The biggest challenge through all of this and without a doubt the thing that I have struggled with the most has been feeding. Frank can’t sit in a high chair or feed himself and we’ve had a number of issues along the way. As well as the more common problems such as reflux and a dairy intolerance, Frank also has some sensory issues meaning that he hates anything being in or touching his mouth. He has trouble with co-ordination so sucking and swallowing is a huge challenge for him – he has to work incredibly hard at drinking and eating! Understandably, this has had an effect on his weight – while he is finally back on the chart he is right at the bottom (below 0.4th centile!) and so every meal and bottle of milk is important, and if he has a bad feeding day I can’t help but worry.

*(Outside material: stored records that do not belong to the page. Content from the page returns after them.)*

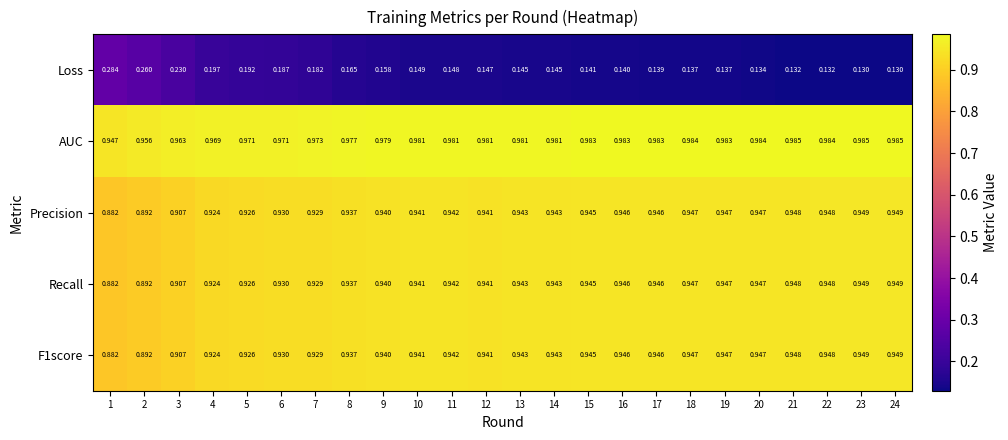

At how many categories does at least one series exceed 0?

24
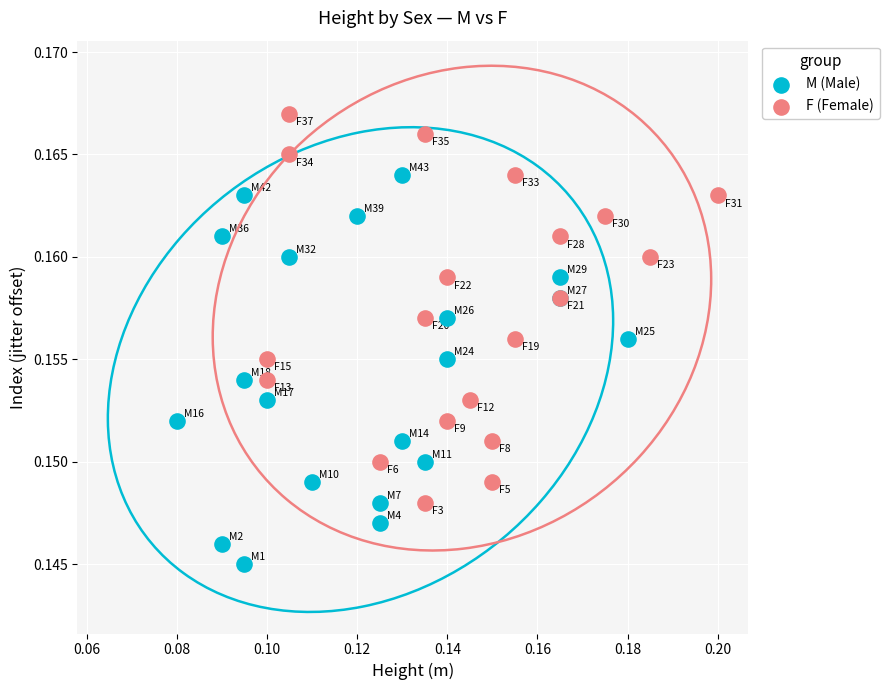

Which series contains the highest Y value?

F (Female)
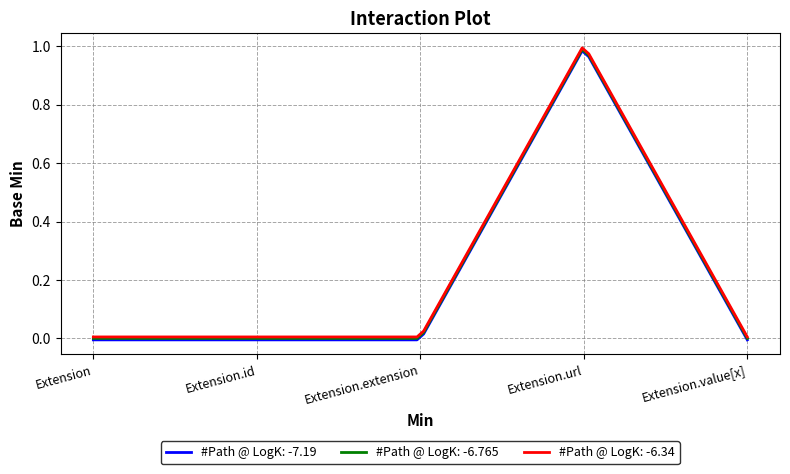

What are all the series names shown in the legend?

#Path @ LogK: -7.19, #Path @ LogK: -6.765, #Path @ LogK: -6.34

More recently, he underwent tests that showed that he is taking fluid into his lungs. It is something I had been worrying about for a while and I was devastated that the test confirmed my worries. As a result, and because of his poor weight gain, we may have to consider tube feeding in the future but I am determined to do everything I can to try and avoid this if at all possible.
Despite all of this, all the challenges Frank has had to face and all those that lie ahead of him, he is the happiest little boy you will ever meet – with the most infectious smile. It sounds terribly cheesy but he has taught me so much about life, and honestly has made me a better person. I know that he is only young and so is unaware that he is different to other children, and I’d be lying if I said I didn’t worry about when he is older and is more aware, but already he has proven that he has the character and strength to deal with whatever life throws at him. He is incredibly strong and determined, and I believe that he will continue to amaze and surprise all of us with what he is able to achieve.
Towards the end of last year we took Frank back to Kings College Hospital where he spent time in the Paediatric Intensive Care Unit, to see the team that saved his life. It was an emotional day – for us and for them! Chris and I felt so proud to show them how well Frank was doing and they were delighted to see him. I also went back to the Princess Royal Hospital where we took Frank to A&E and met with the nurse who looked after us that first day. She had been so very kind to us all and it was great to see her again, under far better circumstances this time!
Several doctors have told us over the last year that had we waited just a few hours before taking Frank in that day, it is very unlikely he would be here today. As hard as that is to accept, it really does bring home just how lucky we are!!